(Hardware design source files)
***

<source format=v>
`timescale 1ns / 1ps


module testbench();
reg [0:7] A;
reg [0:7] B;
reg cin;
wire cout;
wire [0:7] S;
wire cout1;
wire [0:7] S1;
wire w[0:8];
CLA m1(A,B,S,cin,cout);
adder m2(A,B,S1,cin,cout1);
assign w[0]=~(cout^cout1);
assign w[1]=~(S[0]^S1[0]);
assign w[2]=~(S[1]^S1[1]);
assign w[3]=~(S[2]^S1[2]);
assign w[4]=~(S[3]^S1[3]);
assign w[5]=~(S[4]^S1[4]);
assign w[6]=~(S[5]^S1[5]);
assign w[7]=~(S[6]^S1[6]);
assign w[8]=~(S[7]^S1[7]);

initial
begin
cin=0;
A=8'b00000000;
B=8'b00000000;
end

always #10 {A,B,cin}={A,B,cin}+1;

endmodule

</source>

***

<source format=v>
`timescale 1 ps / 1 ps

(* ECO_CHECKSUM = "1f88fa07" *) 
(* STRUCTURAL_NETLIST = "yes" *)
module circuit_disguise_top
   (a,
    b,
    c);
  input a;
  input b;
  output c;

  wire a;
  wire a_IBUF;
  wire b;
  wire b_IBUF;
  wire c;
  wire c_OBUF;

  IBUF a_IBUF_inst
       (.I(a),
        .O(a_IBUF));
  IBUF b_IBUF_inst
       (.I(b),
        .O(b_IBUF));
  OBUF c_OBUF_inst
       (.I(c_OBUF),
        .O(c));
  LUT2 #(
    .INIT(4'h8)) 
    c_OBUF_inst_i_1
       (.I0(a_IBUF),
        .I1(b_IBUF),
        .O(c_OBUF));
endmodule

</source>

***

EXERCISE INSTRUCTIONS
List every line above that contains the word "assign".

RESULT BELOW
assign w[0]=~(cout^cout1);
assign w[1]=~(S[0]^S1[0]);
assign w[2]=~(S[1]^S1[1]);
assign w[3]=~(S[2]^S1[2]);
assign w[4]=~(S[3]^S1[3]);
assign w[5]=~(S[4]^S1[4]);
assign w[6]=~(S[5]^S1[5]);
assign w[7]=~(S[6]^S1[6]);
assign w[8]=~(S[7]^S1[7]);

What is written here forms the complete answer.